Pentoxifylline has been marketed in Europe since 1972; PTX extended-release tablets sold under the trade name TRENTAL by US Pharm Holdings were first approved by the FDA on Aug 30, 1984, but have since been discontinued. A branded product, PENTOXIL, marketed by Upsher-Smith Laboratories, and generic forms marketed by Valeant Pharmaceuticals and APOTEX have been available since the late 1990s.

Indications

Pentoxifylline is indicated for the treatment of intermittent claudication in patients with chronic occlusive arterial disease. Pentoxifylline may improve limb function and reduce symptoms but cannot replace other therapies such as surgical bypass or removal of vascular obstructions.

What are the applications of Application

Pentoxifylline is a non-selective phosphodiesterase inhibitor. Inhibits endotoxin-induced synthesis of TNF-α

Pharmacokinetics

Pentoxifylline, a synthetic dimethylxanthine derivative structurally related to theophylline and caffeine, exhibits hemorheological, anti-oxidative, and anti-inflammatory properties and is traditionally indicated in the treatment of peripheral arterial disease (PAD). In PAD patients with concurrent cerebrovascular and coronary artery diseases, pentoxifylline treatment has occasionally been associated with angina, arrhythmia, and hypotension. Concurrent use with warfarin should be associated with more frequent monitoring of prothrombin times. Also, patients with risk factors complicated by hemorrhages, such as retinal bleeding, peptic ulceration, and recent surgery, should be monitored periodically for bleeding signs.

Metabolism

Pentoxifylline (PTX) metabolism is incompletely understood.
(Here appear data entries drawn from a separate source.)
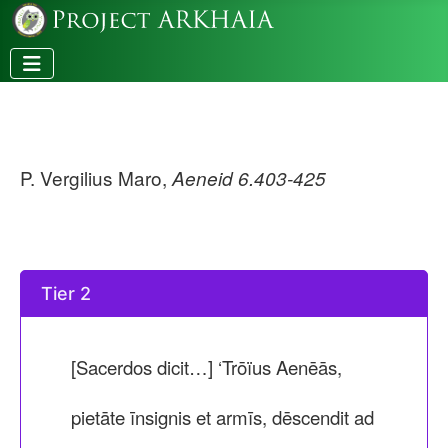
P. Vergilius Maro,
Aeneid 6.403-425
Tier 2
[Sacerdos dicit…] ‘Trōïus Aenēās,
pietāte īnsignis et armīs, dēscendit ad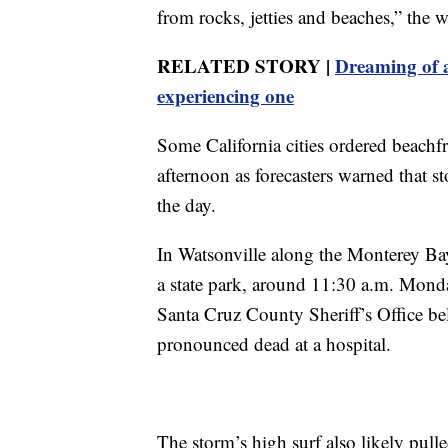
from rocks, jetties and beaches,” the w
RELATED STORY |
Dreaming of a
experiencing one
Some California cities ordered beach
afternoon as forecasters warned that 
the day.
In Watsonville along the Monterey Bay,
a state park, around 11:30 a.m. Monda
Santa Cruz County Sheriff’s Office be
pronounced dead at a hospital.
The storm’s high surf also likely pul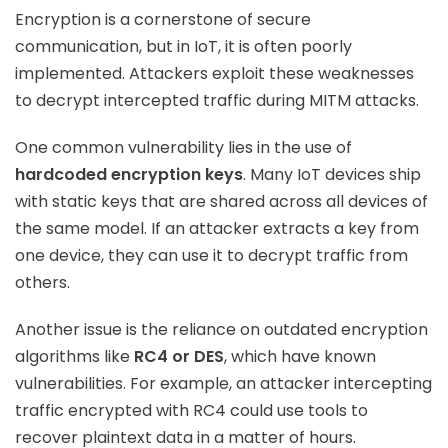
Encryption is a cornerstone of secure
communication, but in IoT, it is often poorly
implemented. Attackers exploit these weaknesses
to decrypt intercepted traffic during MITM attacks.
One common vulnerability lies in the use of
hardcoded encryption keys
. Many IoT devices ship
with static keys that are shared across all devices of
the same model. If an attacker extracts a key from
one device, they can use it to decrypt traffic from
others.
Another issue is the reliance on outdated encryption
algorithms like
RC4 or DES
, which have known
vulnerabilities. For example, an attacker intercepting
traffic encrypted with RC4 could use tools to
recover plaintext data in a matter of hours.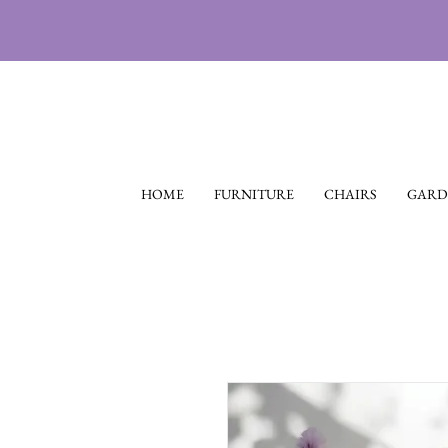
HOME
FURNITURE
CHAIRS
GARD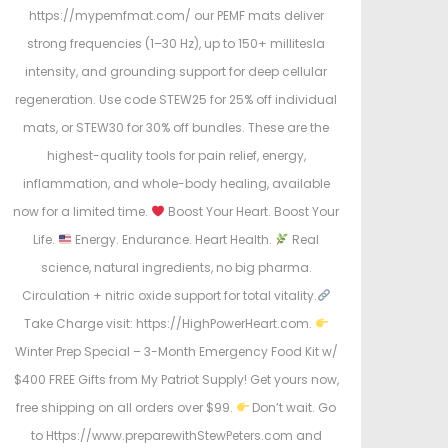
https://mypemfmat.com/ our PEMF mats deliver
strong frequencies (1–30 Hz), up to 150+ millitesla
intensity, and grounding support for deep cellular
regeneration. Use code STEW25 for 25% off individual
mats, or STEW30 for 30% off bundles. These are the
highest-quality tools for pain relief, energy,
inflammation, and whole-body healing, available
now for a limited time.
Boost Your Heart. Boost Your
Life.
Energy. Endurance. Heart Health.
Real
science, natural ingredients, no big pharma.
Circulation + nitric oxide support for total vitality.
Take Charge visit: https://HighPowerHeart.com.
Winter Prep Special – 3-Month Emergency Food Kit w/
$400 FREE Gifts from My Patriot Supply! Get yours now,
free shipping on all orders over $99.
Don’t wait. Go
to Https://www.preparewithStewPeters.com and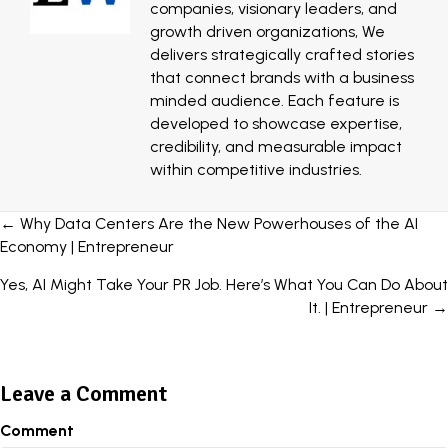
companies, visionary leaders, and
growth driven organizations, We
delivers strategically crafted stories
that connect brands with a business
minded audience. Each feature is
developed to showcase expertise,
credibility, and measurable impact
within competitive industries.
Posts
← Why Data Centers Are the New Powerhouses of the AI
Economy | Entrepreneur
navigation
Yes, AI Might Take Your PR Job. Here’s What You Can Do About
It. | Entrepreneur →
Leave a Comment
Comment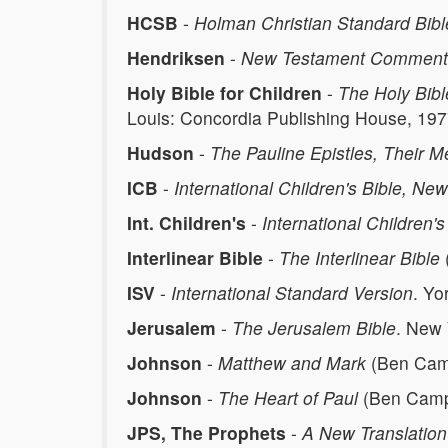
HCSB
-
Holman Christian Standard Bibl
Hendriksen
-
New Testament Comment
Holy Bible for Children
-
The Holy Bibl
Louis: Concordia Publishing House, 197
Hudson
-
The Pauline Epistles, Their
ICB
-
International Children's Bible, Ne
Int. Children's
-
International Children
Interlinear Bible
-
The Interlinear Bible
ISV
-
International Standard Version
. Yo
Jerusalem
-
The Jerusalem Bible
. New 
Johnson
-
Matthew and Mark
(Ben Camp
Johnson
-
The Heart of Paul
(Ben Campb
JPS, The Prophets
-
A New Translation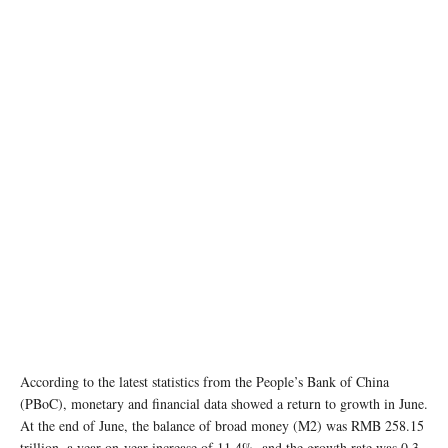
According to the latest statistics from the People’s Bank of China
(PBoC), monetary and financial data showed a return to growth in June.
At the end of June, the balance of broad money (M2) was RMB 258.15
trillion, a year-on-year increase of 11.4%, and the growth rate was 0.3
There are seven known metabolites (M1 through M7), although only M1, M4, and M5 are detected in plasma at appreciable levels, following the general pattern M5 > M1 > PTX > M4. As PTX apparent clearance is higher than hepatic blood flow and the AUC ratio of M1 to PTX is not appreciably different in cirrhotic patients, it is clear that erythrocytes are the main site of PTX-M1 interconversion. However, the reaction likely occurs in the liver as well. PTX is reduced in an NADPH-dependent manner by unknown an unidentified carbonyl reductase to form either lisofylline (the (R)-M1 enantiomer) or (S)-M1; the reaction is stereoselective, producing (S)-M1 exclusively in liver cytosol, 85% (S)-M1 in liver microsomes, and a ratio of 0.010-0.025 R:S-M1 after IV or oral dosing in humans. Although both (R)- and (S)-M1 can be oxidized back into PTX, (R)-M1 can also give rise to M2 and M3 in liver microsomes. In vitro studies suggest that CYP1A2 is at least partly responsible for the conversion of lisofylline ((R)-M1) back into PTX. Unlike the reversible oxidation/reduction of PTX and its M1 metabolites, M4 and M5 are formed via irreversible oxidation of PTX in the liver. Studies in mice recapitulating the PTX-ciprofloxacin drug reaction suggest that CYP1A2 is responsible for the formation of M6 from PTX and of M7 from M1, both through de-methylation at position 7. In general, metabolites M2, M3, and M6 are formed at very low levels in mammals.